Your task: In the records, take the part that opens with the line containing "## Jatkokehitysideat" and closes with the line containing "Perusversion jälkeen mahdollisia", and rewrite it with "lisäyksiä" changed to "parannuksia", leaving everything else as it is.

....

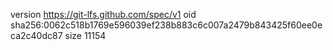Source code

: version https://git-lfs.github.com/spec/v1
oid sha256:0062c518b1769e596039ef238b883c6c007a2479b843425f60ee0eca2c40dc87
size 11154
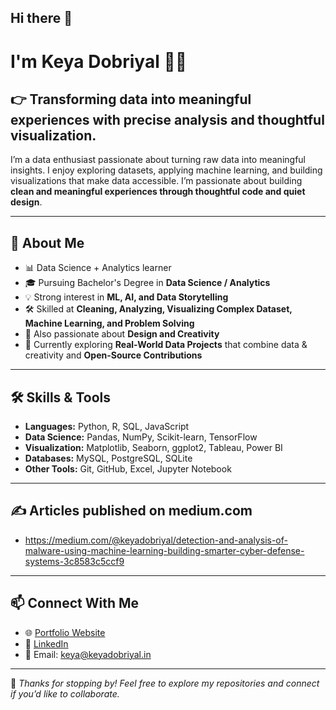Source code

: ## Hi there 👋

# I'm Keya Dobriyal 👩‍💻
## 👉 Transforming data into meaningful experiences with precise analysis and thoughtful visualization.
I’m a data enthusiast passionate about turning raw data into meaningful insights. I enjoy exploring datasets, applying machine learning, and building visualizations that make data accessible.  I’m passionate about building **clean and meaningful experiences through thoughtful code and quiet design**.  

---

## 🚀 About Me  
- 📊 Data Science + Analytics learner  
- 🎓 Pursuing Bachelor's Degree in **Data Science / Analytics**  
- 💡 Strong interest in **ML, AI, and Data Storytelling**  
- 🛠️ Skilled at **Cleaning, Analyzing, Visualizing Complex Dataset, Machine Learning, and Problem Solving**  
- 🎨 Also passionate about **Design and Creativity**  
- 🌱 Currently exploring **Real-World Data Projects** that combine data & creativity and **Open-Source Contributions**  

---

## 🛠️ Skills & Tools  
- **Languages:** Python, R, SQL, JavaScript  
- **Data Science:** Pandas, NumPy, Scikit-learn, TensorFlow  
- **Visualization:** Matplotlib, Seaborn, ggplot2, Tableau, Power BI  
- **Databases:** MySQL, PostgreSQL, SQLite  
- **Other Tools:** Git, GitHub, Excel, Jupyter Notebook  

---

## ✍️ Articles published on medium.com
- https://medium.com/@keyadobriyal/detection-and-analysis-of-malware-using-machine-learning-building-smarter-cyber-defense-systems-3c8583c5ccf9

---

## 📫 Connect With Me  
- 🌐 [Portfolio Website](https://keyadobriyal.in)  
- 💼 [LinkedIn](https://www.linkedin.com/in/keyadobriyal)  
- 📧 Email: keya@keyadobriyal.in  

---

🙏 *Thanks for stopping by! Feel free to explore my repositories and connect if you’d like to collaborate.*  
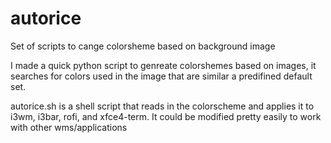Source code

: # autorice
Set of scripts to cange colorsheme based on background image

I made a quick python script to genreate colorshemes based on images, it searches for colors used in the image that are similar a predifined default set.

autorice.sh 
is a shell script that reads in the colorscheme and applies it to i3wm, i3bar, rofi, and xfce4-term. It could be modified pretty easily to work with other wms/applications 
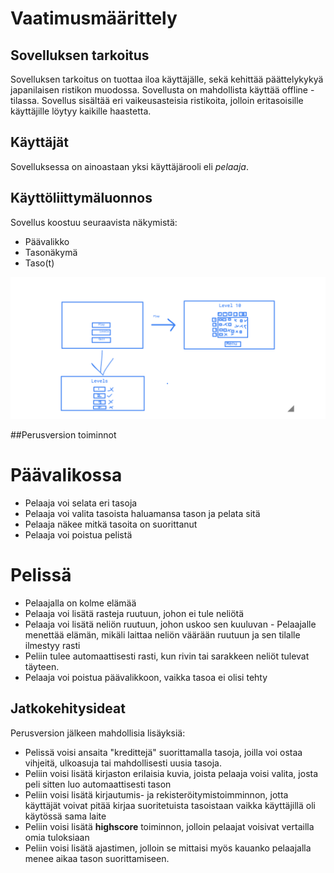 # Vaatimusmäärittely

## Sovelluksen tarkoitus

Sovelluksen tarkoitus on tuottaa iloa käyttäjälle, sekä kehittää päättelykykyä japanilaisen ristikon muodossa. Sovellusta on mahdollista käyttää offline - tilassa. Sovellus 
sisältää eri vaikeusasteisia ristikoita, jolloin eritasoisille käyttäjille löytyy kaikille haastetta.

## Käyttäjät

Sovelluksessa on ainoastaan yksi käyttäjärooli eli _pelaaja_. 

## Käyttöliittymäluonnos
Sovellus koostuu seuraavista näkymistä:
- Päävalikko
- Tasonäkymä
- Taso(t)

![](./kuvat/paavalikko-tasot-taso.png)

##Perusversion toiminnot

# Päävalikossa 

- Pelaaja voi selata eri tasoja
- Pelaaja voi valita tasoista haluamansa tason ja pelata sitä
- Pelaaja näkee mitkä tasoita on suorittanut
- Pelaaja voi poistua pelistä

# Pelissä

- Pelaajalla on kolme elämää
- Pelaaja voi lisätä rasteja ruutuun, johon ei tule neliötä
- Pelaaja voi lisätä neliön ruutuun, johon uskoo sen kuuluvan
- Pelaajalle menettää elämän, mikäli laittaa neliön väärään ruutuun ja sen tilalle ilmestyy rasti
- Peliin tulee automaattisesti rasti, kun rivin tai sarakkeen neliöt tulevat täyteen.
- Pelaaja voi poistua päävalikkoon, vaikka tasoa ei olisi tehty


## Jatkokehitysideat

Perusversion jälkeen mahdollisia lisäyksiä:

- Pelissä voisi ansaita "kredittejä" suorittamalla tasoja, joilla voi ostaa vihjeitä, ulkoasuja tai mahdollisesti uusia tasoja.
- Peliin voisi lisätä kirjaston erilaisia kuvia, joista pelaaja voisi valita, josta peli sitten luo automaattisesti tason
- Peliin voisi lisätä kirjautumis- ja rekisteröitymistoimminnon, jotta käyttäjät voivat pitää kirjaa suoritetuista tasoistaan vaikka käyttäjillä oli käytössä sama laite
- Peliin voisi lisätä **highscore** toiminnon, jolloin pelaajat voisivat vertailla omia tuloksiaan
- Peliin voisi lisätä ajastimen, jolloin se mittaisi myös kauanko pelaajalla menee aikaa tason suorittamiseen.
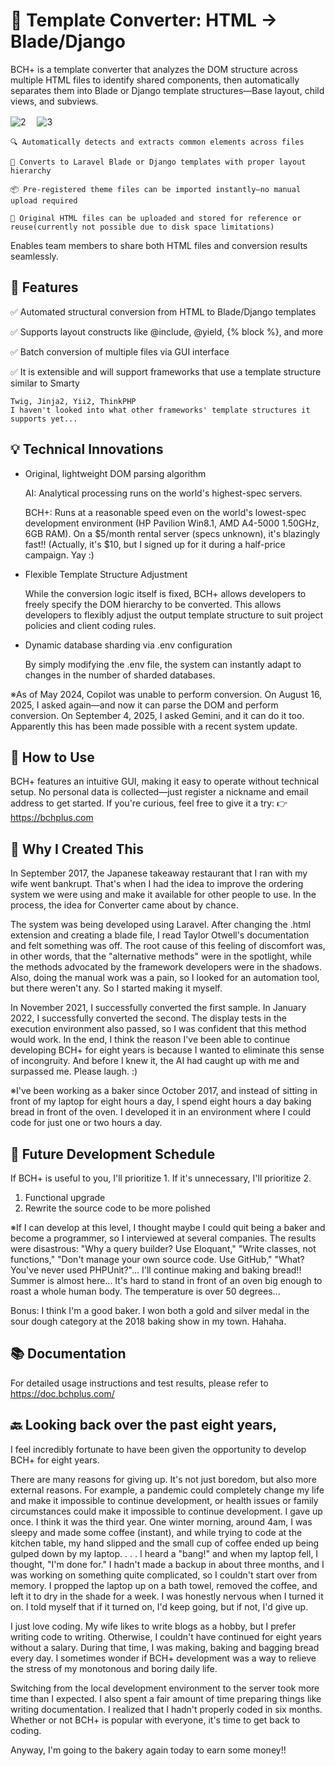 # 🔄 Template Converter: HTML -> Blade/Django
BCH+ is a template converter that analyzes the DOM structure across multiple HTML files to identify shared components, then automatically separates them into Blade or Django template structures—Base layout, child views, and subviews.

![2](https://github.com/user-attachments/assets/a249c176-a209-4933-8996-e16cb16e423f) 　![3](https://github.com/user-attachments/assets/d83d35df-7c9e-4b84-bdec-e98198916ae3)


    🔍 Automatically detects and extracts common elements across files
  
    🧩 Converts to Laravel Blade or Django templates with proper layout hierarchy
  
    📦 Pre-registered theme files can be imported instantly—no manual upload required
  
    📁 Original HTML files can be uploaded and stored for reference or reuse(currently not possible due to disk space limitations)
  

Enables team members to share both HTML files and conversion results seamlessly.

## 🚀 Features
✅ Automated structural conversion from HTML to Blade/Django templates

✅ Supports layout constructs like @include, @yield, {% block %}, and more

✅ Batch conversion of multiple files via GUI interface

✅ It is extensible and will support frameworks that use a template structure similar to Smarty

    Twig, Jinja2, Yii2, ThinkPHP
    I haven't looked into what other frameworks' template structures it supports yet...

## 💡 Technical Innovations
- Original, lightweight DOM parsing algorithm

  AI: Analytical processing runs on the world's highest-spec servers.

  BCH+: Runs at a reasonable speed even on the world's lowest-spec development environment (HP Pavilion Win8.1, AMD A4-5000 1.50GHz, 6GB RAM).
On a $5/month rental server (specs unknown), it's blazingly fast!! (Actually, it's $10, but I signed up for it during a half-price campaign. Yay :)

- Flexible Template Structure Adjustment

    While the conversion logic itself is fixed, BCH+ allows developers to freely specify the DOM hierarchy to be converted. This allows developers to flexibly adjust the output template structure to suit project policies and client coding rules.

- Dynamic database sharding via .env configuration

    By simply modifying the .env file, the system can instantly adapt to changes in the number of sharded databases.

※As of May 2024, Copilot was unable to perform conversion. On August 16, 2025, I asked again—and now it can parse the DOM and perform conversion. On September 4, 2025, I asked Gemini, and it can do it too. Apparently this has been made possible with a recent system update.
    
## 📘 How to Use
BCH+ features an intuitive GUI, making it easy to operate without technical setup. No personal data is collected—just register a nickname and email address to get started. If you're curious, feel free to give it a try: 👉 https://bchplus.com

## 📌 Why I Created This

In September 2017, the Japanese takeaway restaurant that I ran with my wife went bankrupt. That's when I had the idea to improve the ordering system we were using and make it available for other people to use. In the process, the idea for Converter came about by chance.

The system was being developed using Laravel. After changing the .html extension and creating a blade file, I read Taylor Otwell's documentation and felt something was off.
The root cause of this feeling of discomfort was, in other words, that the "alternative methods" were in the spotlight, while the methods advocated by the framework developers were in the shadows.
Also, doing the manual work was a pain, so I looked for an automation tool, but there weren't any. So I started making it myself.

In November 2021, I successfully converted the first sample. In January 2022, I successfully converted the second.
The display tests in the execution environment also passed, so I was confident that this method would work.
In the end, I think the reason I've been able to continue developing BCH+ for eight years is because I wanted to eliminate this sense of incongruity.
And before I knew it, the AI ​​had caught up with me and surpassed me. Please laugh. :)

※I've been working as a baker since October 2017, and instead of sitting in front of my laptop for eight hours a day, I spend eight hours a day baking bread in front of the oven.
I developed it in an environment where I could code for just one or two hours a day.

## 📅 Future Development Schedule
If BCH+ is useful to you, I'll prioritize 1. If it's unnecessary, I'll prioritize 2.
1. Functional upgrade
2. Rewrite the source code to be more polished

※If I can develop at this level, I thought maybe I could quit being a baker and become a programmer, so I interviewed at several companies.
The results were disastrous: "Why a query builder? Use Eloquant," "Write classes, not functions," "Don't manage your own source code. Use GitHub," "What? You've never used PHPUnit?"...
I'll continue making and baking bread!! Summer is almost here... It's hard to stand in front of an oven big enough to roast a whole human body. The temperature is over 50 degrees...

Bonus: I think I'm a good baker. I won both a gold and silver medal in the sour dough category at the 2018 baking show in my town.
Hahaha.

## 📚 Documentation
For detailed usage instructions and test results, please refer to https://doc.bchplus.com/

## 🔙 Looking back over the past eight years,

I feel incredibly fortunate to have been given the opportunity to develop BCH+ for eight years.

There are many reasons for giving up. It's not just boredom, but also more external reasons.
For example, a pandemic could completely change my life and make it impossible to continue development, or health issues or family circumstances could make it impossible to continue development.
I gave up once. I think it was the third year. One winter morning, around 4am, I was sleepy and made some coffee (instant),
and while trying to code at the kitchen table, my hand slipped and the small cup of coffee ended up being gulped down by my laptop. . . . I heard a "bang!" and when my laptop fell, I thought, "I'm done for."
I hadn't made a backup in about three months, and I was working on something quite complicated, so I couldn't start over from memory.
I propped the laptop up on a bath towel, removed the coffee, and left it to dry in the shade for a week. I was honestly nervous when I turned it on.
I told myself that if it turned on, I'd keep going, but if not, I'd give up.

I just love coding. My wife likes to write blogs as a hobby, but I prefer writing code to writing.
Otherwise, I couldn't have continued for eight years without a salary.
During that time, I was making, baking and bagging bread every day. I sometimes wonder if BCH+ development was a way to relieve the stress of my monotonous and boring daily life.

Switching from the local development environment to the server took more time than I expected. I also spent a fair amount of time preparing things like writing documentation.
I realized that I hadn't properly coded in six months.
Whether or not BCH+ is popular with everyone, it's time to get back to coding.

Anyway, I'm going to the bakery again today to earn some money!!
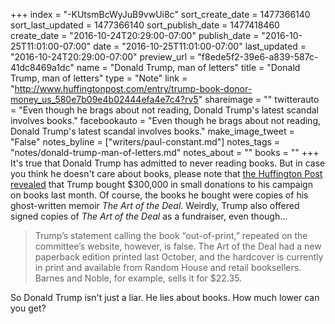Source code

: +++
index = "-KUtsmBcWyJuB9vwUi8c"
sort_create_date = 1477366140
sort_last_updated = 1477366140
sort_publish_date = 1477418460
create_date = "2016-10-24T20:29:00-07:00"
publish_date = "2016-10-25T11:01:00-07:00"
date = "2016-10-25T11:01:00-07:00"
last_updated = "2016-10-24T20:29:00-07:00"
preview_url = "f8ede5f2-39e6-a839-587c-41dc8469a1dc"
name = "Donald Trump, man of letters"
title = "Donald Trump, man of letters"
type = "Note"
link = "http://www.huffingtonpost.com/entry/trump-book-donor-money_us_580e7b09e4b02444efa4e7c4?rv5"
shareimage = ""
twitterauto = "Even though he brags about not reading, Donald Trump's latest scandal involves books."
facebookauto = "Even though he brags about not reading, Donald Trump's latest scandal involves books."
make_image_tweet = "False"
notes_byline = ["writers/paul-constant.md"]
notes_tags = "notes/donald-trump-man-of-letters.md"
notes_about = ""
books = ""
+++
It's true that Donald Trump has admitted to never reading books. But in case you think he doesn't care about books, please note that [the Huffington Post revealed](http://www.huffingtonpost.com/entry/trump-book-donor-money_us_580e7b09e4b02444efa4e7c4?rv5) that Trump bought $300,000 in small donations to his campaign on books last month. Of course, the books he bought were copies of his ghost-written memoir *The Art of the Deal*. Weirdly, Trump also offered signed copies of *The Art of the Deal* as a fundraiser, even though...

<blockquote>Trump’s statement calling the book “out-of-print,” repeated on the committee’s website, however, is false. The Art of the Deal had a new paperback edition printed last October, and the hardcover is currently in print and available from Random House and retail booksellers. Barnes and Noble, for example, sells it for $22.35.</blockquote>

So Donald Trump isn't just a liar. He lies about books. How much lower can you get?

....

Response below:
## Jatkokehitysideat

Perusversion jälkeen mahdollisia parannuksia:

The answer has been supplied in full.